══ Supplied passage ══
We know that regularization [Morozov, 2012, Tikhonov & Arsenin, 1977] may control complexity of \(\mathcal{F}\) and achieve consistency, so a larger size of training data generally leads to better \(f^*_\mathcal{F}\). It is only reasonable to assume that if we design a different and more powerful architecture \(\mathcal{F}'\) we should arrive at a better outcome. In other words, we would expect that \(f^*_{\mathcal{F}'}\) is “better” than \(f^*_{\mathcal{F}}\). However, if \(\mathcal{F} \not\subseteq \mathcal{F}'\) there is no guarantee that this should even happen. In fact, \(f^*_{\mathcal{F}'}\) might well be worse. As illustrated by Fig. 8.6.1, for non-nested function classes, a larger function class does not always move closer to the “truth” function \(f^*\). For instance, on the left of Fig. 8.6.1, though \(\mathcal{F}_3\) is closer to \(f^*\) than \(\mathcal{F}_1\), \(\mathcal{F}_6\) moves away and there is no guarantee that further increasing the complexity can reduce the distance from \(f^*\). With nested function classes where \(\mathcal{F}_1 \subseteq \ldots \subseteq \mathcal{F}_6\) on the right of Fig. 8.6.1, we can avoid the aforementioned issue from the non-nested function classes.
═══
══ Data entries ══
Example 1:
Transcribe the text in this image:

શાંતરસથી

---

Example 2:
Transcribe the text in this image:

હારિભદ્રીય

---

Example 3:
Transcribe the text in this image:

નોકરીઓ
═══
### Given request A
List every function class that the passage on function classes denotes by its own symbol.
### Given request B
Please carry the passage on function classes forward, starting right after its final sentence.

### Exercise output A
\(\mathcal{F}\), \(\mathcal{F}'\), \(\mathcal{F}_1\), \(\mathcal{F}_3\), \(\mathcal{F}_6\)

### Exercise output B
Thus, only if larger function classes contain the smaller ones are we guaranteed that increasing them strictly increases the expressive power of the network. For deep neural networks, if we can train the newly-added layer into an identity function \(f(\mathbf{x}) = \mathbf{x}\), the new model will be as effective as the original model. As the new model may get a better solution to fit the training dataset, the added layer might make it easier to reduce training errors.

This is the question that [He et al., 2016a] considered when
working on very deep computer vision models. At the heart of their
proposed *residual network* (*ResNet*) is the idea that every additional
layer should more easily contain the identity function as one of its
elements. These considerations are rather profound but they led to a
surprisingly simple solution, a *residual block*. With it, ResNet won
the ImageNet Large Scale Visual Recognition Challenge in 2015. The
design had a profound influence on how to build deep neural networks.

## 8.6.2. Residual Blocks¶

Let’s focus on a local part of a neural network, as depicted in
Fig. 8.6.2. Denote the input by \(\mathbf{x}\).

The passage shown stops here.